Perhaps I’m just showing my ignorance, but I only learned about this dish from a friend (long after our arrival in France). Like many French dishes it was invented for commercial reasons, namely to boost the sales of a cheese called Reblochon.from the Savoy region cf France.
Tartiflette is a very hearty and filling dish which consists of pre cooked slices of potato, which are layered alternately with slices of Reblochon cheese, and then baked in the oven. The potato slices will become softer as the cheese is melted round them in the oven. You will need twice as much potato by weight as cheese. You can add onion (which I would soften first like the potato) and small pieces of bacon (either the prepacked sort called “lardons” or poitrine fume, which I referred to before).
I saw a whole cauldron of it once at Le Mans 24hrs. 4 feet x 2 feet deep. No bacon, just volume !
Chocolate fondant (=melting chocolate) would go well with Tartiflette. It is usually sold by boulangeries, as a kind of cupcake in little white paper cases. The outside is cake-like and the inside is liquid chocolate. You should heat the Chocolate fondants in the oven or the microwave, and serve it with crème Anglaise (= custard). The brand that we see most often is called “Babette” and is yellow and sweet like English custard, but unlike English custard its made with real eggs.

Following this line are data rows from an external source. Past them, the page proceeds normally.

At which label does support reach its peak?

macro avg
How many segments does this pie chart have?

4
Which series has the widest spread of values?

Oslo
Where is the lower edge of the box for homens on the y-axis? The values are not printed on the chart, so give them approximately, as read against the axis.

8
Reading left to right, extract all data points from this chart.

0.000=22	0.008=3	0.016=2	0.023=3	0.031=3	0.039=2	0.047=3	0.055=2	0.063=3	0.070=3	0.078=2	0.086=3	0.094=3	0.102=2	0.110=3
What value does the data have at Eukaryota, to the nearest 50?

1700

With such robust accompaniments anything goes – red wine, or white, or beer. If you like Kir white wine sweetened with a little Cassis (the blackcurrant liqueur) that would go well too, and maintains the commercial link that I mentioned above in connection with the Tartiflette: Kir is named after Felix Kir, the mayor of Dijon who promoted this mixture to boost the sales of burgundy white wine in the poor years after 1945.